Tanggal 20 Mei sebagai Hari Kebangkitan
Nasional didasarkan atas peristiwa berdirinya Boedi Oetomo. Sedangkan para
tokoh BO (Boedi Oetomo) adalah pengikut Theosofi (sebuah perkumpulan
kebatinan yang berlandaskan pada tradisi Kabbalah Yahudi), anggota Freemasonry
dan Melecehkan Islam.
Sistem pendidikan yang dianut dalam BO
(Boedi Oetomo) sendiri adalah adopsi pendidikan Barat. BO sendiri sangat
kooperatif dengan pemerintah Kolonial, hal ini karena para pemimpinya digaji
oleh pemerintah Belanda.
Dalam rapat-rapat perkumpulan, Boedi Oetomo
menggunakan bahasa Belanda, bukan bahasa Indonesia . “Tidak pernah sekalipun
rapat Boedi Oetomo membahas tentang kesadaran berbangsa dan bernegara yang
merdeka.

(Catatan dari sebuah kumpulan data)
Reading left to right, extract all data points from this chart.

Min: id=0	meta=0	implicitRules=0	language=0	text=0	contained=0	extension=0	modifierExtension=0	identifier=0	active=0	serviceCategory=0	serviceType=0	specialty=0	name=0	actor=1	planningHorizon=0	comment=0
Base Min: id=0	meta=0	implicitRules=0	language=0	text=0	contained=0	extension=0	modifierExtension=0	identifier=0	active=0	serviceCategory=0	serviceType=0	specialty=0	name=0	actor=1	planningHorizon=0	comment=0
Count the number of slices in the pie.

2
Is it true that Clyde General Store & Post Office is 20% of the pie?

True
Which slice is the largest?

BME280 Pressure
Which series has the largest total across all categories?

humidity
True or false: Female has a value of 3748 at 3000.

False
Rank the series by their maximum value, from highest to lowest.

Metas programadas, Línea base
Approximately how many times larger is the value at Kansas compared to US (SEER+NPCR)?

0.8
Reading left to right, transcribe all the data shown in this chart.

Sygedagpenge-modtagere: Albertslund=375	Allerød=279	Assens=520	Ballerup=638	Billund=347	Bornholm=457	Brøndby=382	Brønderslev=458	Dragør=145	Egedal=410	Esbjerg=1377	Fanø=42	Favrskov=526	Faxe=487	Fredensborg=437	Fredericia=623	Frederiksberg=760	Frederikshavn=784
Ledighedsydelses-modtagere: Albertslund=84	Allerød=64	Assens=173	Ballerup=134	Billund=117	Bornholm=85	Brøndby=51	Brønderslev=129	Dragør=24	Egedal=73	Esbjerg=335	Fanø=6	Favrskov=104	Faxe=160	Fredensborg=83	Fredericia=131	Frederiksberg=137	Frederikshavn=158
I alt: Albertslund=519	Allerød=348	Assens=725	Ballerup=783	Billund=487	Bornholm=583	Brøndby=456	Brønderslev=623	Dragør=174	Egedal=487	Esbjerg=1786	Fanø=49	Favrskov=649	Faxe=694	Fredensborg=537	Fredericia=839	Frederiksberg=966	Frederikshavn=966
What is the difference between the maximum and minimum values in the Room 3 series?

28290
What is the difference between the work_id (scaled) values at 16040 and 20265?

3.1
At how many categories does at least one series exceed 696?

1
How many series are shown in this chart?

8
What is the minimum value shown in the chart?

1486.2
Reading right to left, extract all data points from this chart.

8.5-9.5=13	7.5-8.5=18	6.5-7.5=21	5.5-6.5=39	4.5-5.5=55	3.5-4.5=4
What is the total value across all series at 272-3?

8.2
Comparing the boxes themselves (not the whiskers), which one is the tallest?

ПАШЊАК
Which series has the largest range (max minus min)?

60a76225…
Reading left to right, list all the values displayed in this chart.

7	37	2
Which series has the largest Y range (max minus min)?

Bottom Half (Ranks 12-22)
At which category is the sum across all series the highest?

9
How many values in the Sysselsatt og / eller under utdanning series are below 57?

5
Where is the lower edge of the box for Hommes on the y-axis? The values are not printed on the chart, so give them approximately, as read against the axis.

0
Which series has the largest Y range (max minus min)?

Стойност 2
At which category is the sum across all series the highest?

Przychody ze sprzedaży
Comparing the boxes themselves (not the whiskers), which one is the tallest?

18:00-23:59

(Deskripsi Tugas)
Tolong salin ulang tanpa perubahan bagian teks tentang Boedi Oetomo di atas, di antara "Tanggal 20 Mei" dan "oleh pemerintah Belanda.", kedua batas itu ikut disalin.

(Bagian Jawaban)
Tanggal 20 Mei sebagai Hari Kebangkitan
Nasional didasarkan atas peristiwa berdirinya Boedi Oetomo. Sedangkan para
tokoh BO (Boedi Oetomo) adalah pengikut Theosofi (sebuah perkumpulan
kebatinan yang berlandaskan pada tradisi Kabbalah Yahudi), anggota Freemasonry
dan Melecehkan Islam.
Sistem pendidikan yang dianut dalam BO
(Boedi Oetomo) sendiri adalah adopsi pendidikan Barat. BO sendiri sangat
kooperatif dengan pemerintah Kolonial, hal ini karena para pemimpinya digaji
oleh pemerintah Belanda.